> _What you are asked to do_
Quote exactly and only this range of lines in the data below: the line that holds "Club des Médiateurs de" to the line that holds "La Charte du Club", both included.

> _Data in this exercise_

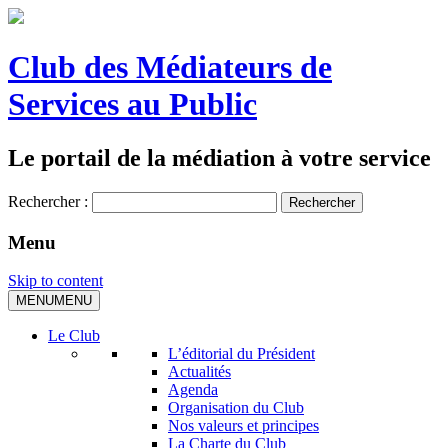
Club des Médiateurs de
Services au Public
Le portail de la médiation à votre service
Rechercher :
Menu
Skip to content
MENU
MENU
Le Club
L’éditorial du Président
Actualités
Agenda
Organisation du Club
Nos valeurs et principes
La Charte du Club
* * *
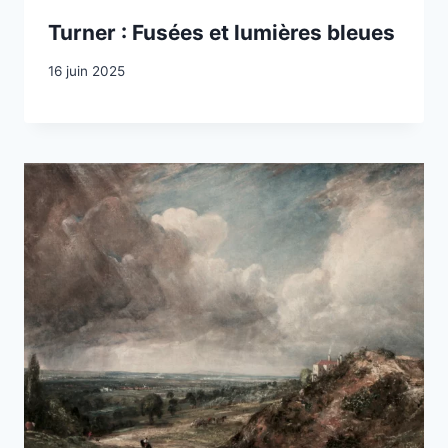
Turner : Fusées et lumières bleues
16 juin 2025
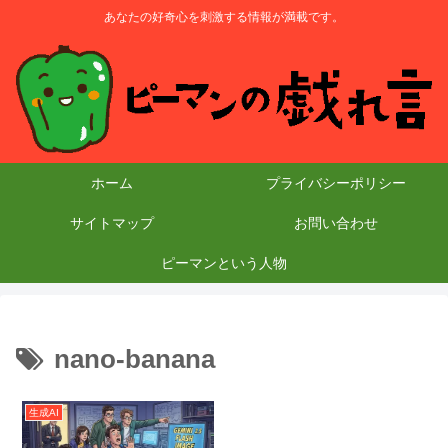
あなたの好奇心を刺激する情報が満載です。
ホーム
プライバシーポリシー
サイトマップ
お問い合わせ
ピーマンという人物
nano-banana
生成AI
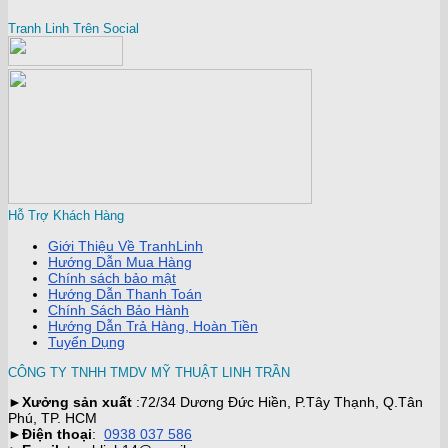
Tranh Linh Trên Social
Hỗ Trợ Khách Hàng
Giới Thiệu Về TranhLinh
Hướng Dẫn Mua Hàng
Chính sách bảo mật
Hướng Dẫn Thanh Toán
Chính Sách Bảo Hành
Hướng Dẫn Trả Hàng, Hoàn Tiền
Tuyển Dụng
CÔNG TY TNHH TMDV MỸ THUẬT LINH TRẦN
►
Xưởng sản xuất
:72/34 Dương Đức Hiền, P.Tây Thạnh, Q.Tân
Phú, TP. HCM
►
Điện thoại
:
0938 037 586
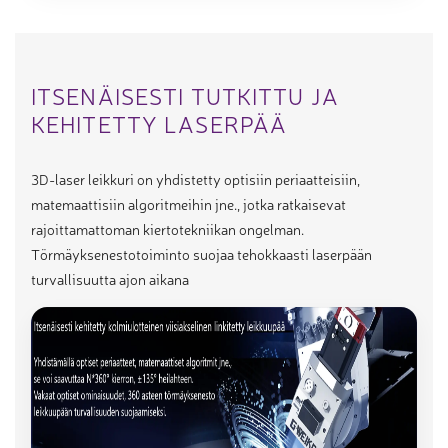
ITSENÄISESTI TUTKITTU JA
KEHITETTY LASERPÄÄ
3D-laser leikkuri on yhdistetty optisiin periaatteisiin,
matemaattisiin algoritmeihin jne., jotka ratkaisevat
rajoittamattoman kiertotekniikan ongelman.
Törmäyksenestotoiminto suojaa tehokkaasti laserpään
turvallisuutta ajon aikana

> _Output below_
Club des Médiateurs de
Services au Public
Le portail de la médiation à votre service
Rechercher :
Menu
Skip to content
MENU
MENU
Le Club
L’éditorial du Président
Actualités
Agenda
Organisation du Club
Nos valeurs et principes
La Charte du Club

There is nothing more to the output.